Aligning expectations requires high levels of communication
Good communication and role delineation were considered integral to the success of the model, for example:
‘constantly keeping that communication line open with those key people in that area, [which is] pivotal...in making that student’s clinical placement a positive experience just by negotiating and ensuring that they’re learning what they need to learn’ (E2P7)
‘It’s important that the [ward-based RNs] understand their education role more effectively…[they think] if the students [or new grads] are getting on with it and look like they are doing it, they must be great. But there’s not that in depth asking of questions or delving a little bit more to see whether or not that is the case’ (E2P1)
‘Maybe we need to have a bit more discussion on what is expected [regarding] whether you see every student every shift’ (E2P1)

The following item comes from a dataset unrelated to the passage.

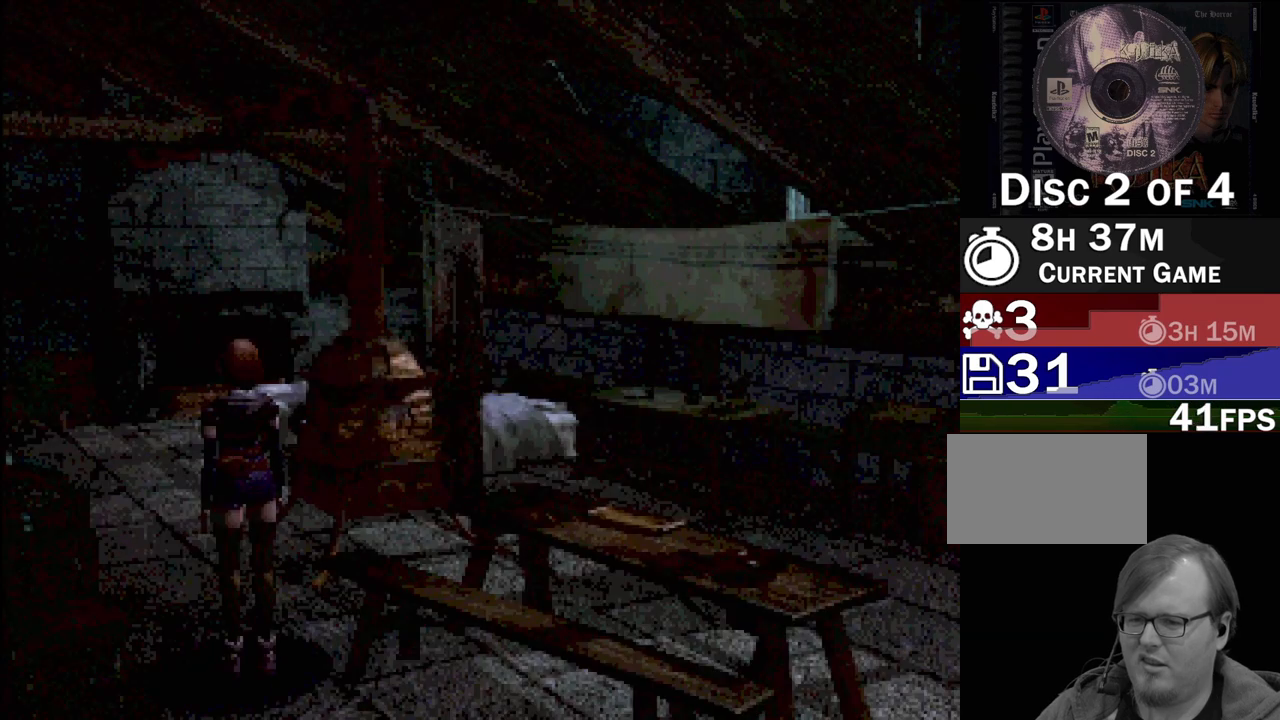
{"buttons": [], "events": []}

Processes for communication across the stakeholder groups were negotiated through the reference group activities and discussions. However, further communication appeared to be required. For example, academic nurses noted that third year students were expecting the supervisory model they had previously experienced, and this was potentially related to insufficient communication about the changes:
‘I [had] complaints from students because they didn't understand why they couldn't actually get their [E2P] facilitators as often and now I understand that they should not be looking to their facilitators as much for the education as their [ward-based RN], but that wasn't the understanding then when that class was on [placement]’ (AN3)
Academics continued to monitor students on placement. The academics reported feeling frustration as they adjusted to the model. For example, having more than one E2P facilitator confounded communication:
‘it’s very frustrating from my end trying to contact the people who are looking after my students’(AN3)

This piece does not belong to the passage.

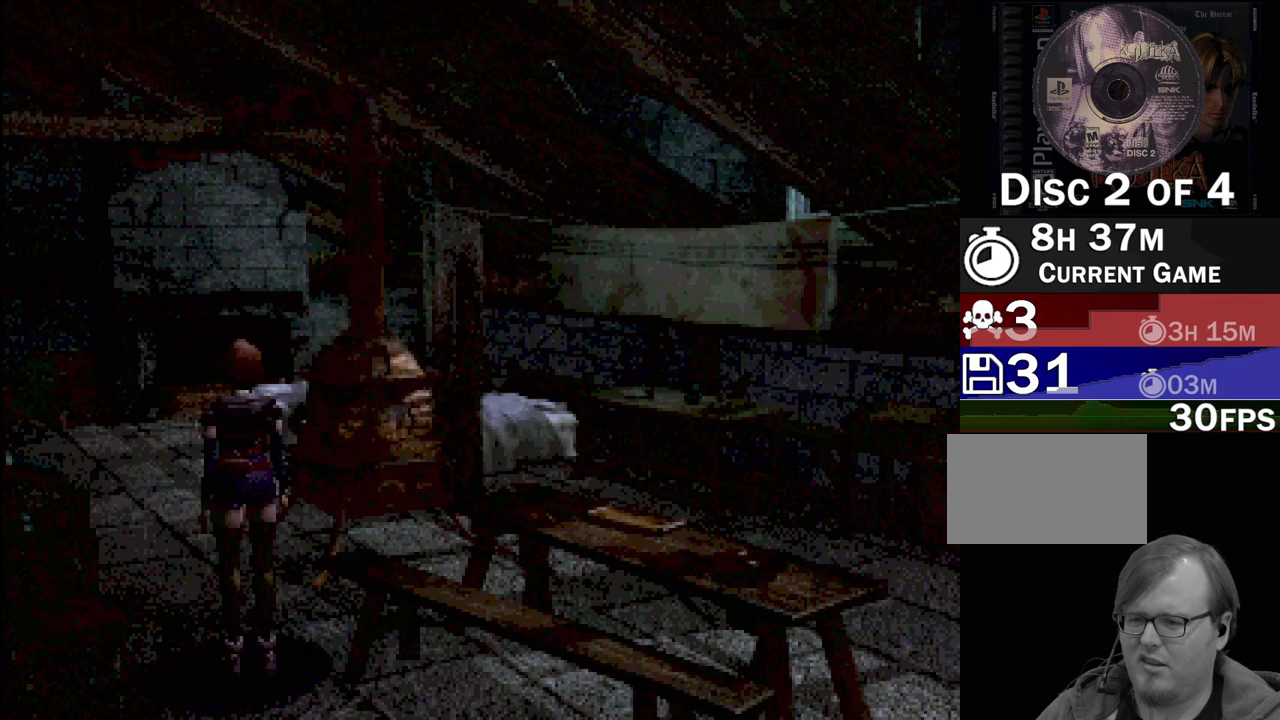
{"buttons": [], "events": []}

As the model was transitioning, E2P facilitators adjusted as well, stressing their perception that their role is now educational support and liaison rather than clinical expert:
‘I think someone from general could go to mental health and step into the role if they had to in this model. It’s the nurses who are the specialists in that area…so they do the teaching, whereas this role now is more liaising and anyone can do that if they’ve got the skills that they need for that, so I think the role is better’ (E2P3)
In summary, the transition to the CCEM required alignment of stakeholder expectations and the communication strategies to achieve alignment were inadequate to support the transition.
The students who responded to the survey strongly agreed that the E2P facilitators supported their learning and scored E2Ps and ward-based RNs highly on professionalism, currency of knowledge, flexibility, and willingness to provide feedback. For new graduates, the opportunity to work with multiple nurses with intermittent E2P facilitator support provided structured support and an opportunity to learn about different styles of nursing. However, students appeared to prefer, and expected, supervision from one E2P facilitator whereas new graduates preferred learning from the staff. The acceptability of the CCEM for nursing students appeared limited by their preference for a closer relationship with a single E2P facilitator.
Academics, E2P facilitators and RNs appeared to find the model acceptable, noting that improved communication of expectations is required. They valued the increased independence of more senior students and new graduates in their learning, noting that more junior students may require additional support. Although there was general agreement that learner exposure to multiple perspectives is a strength of the model, processes to communicate about individual learner performance were confounded by multiple stakeholders and required the establishment of clear lines of communication in order to sustain the model.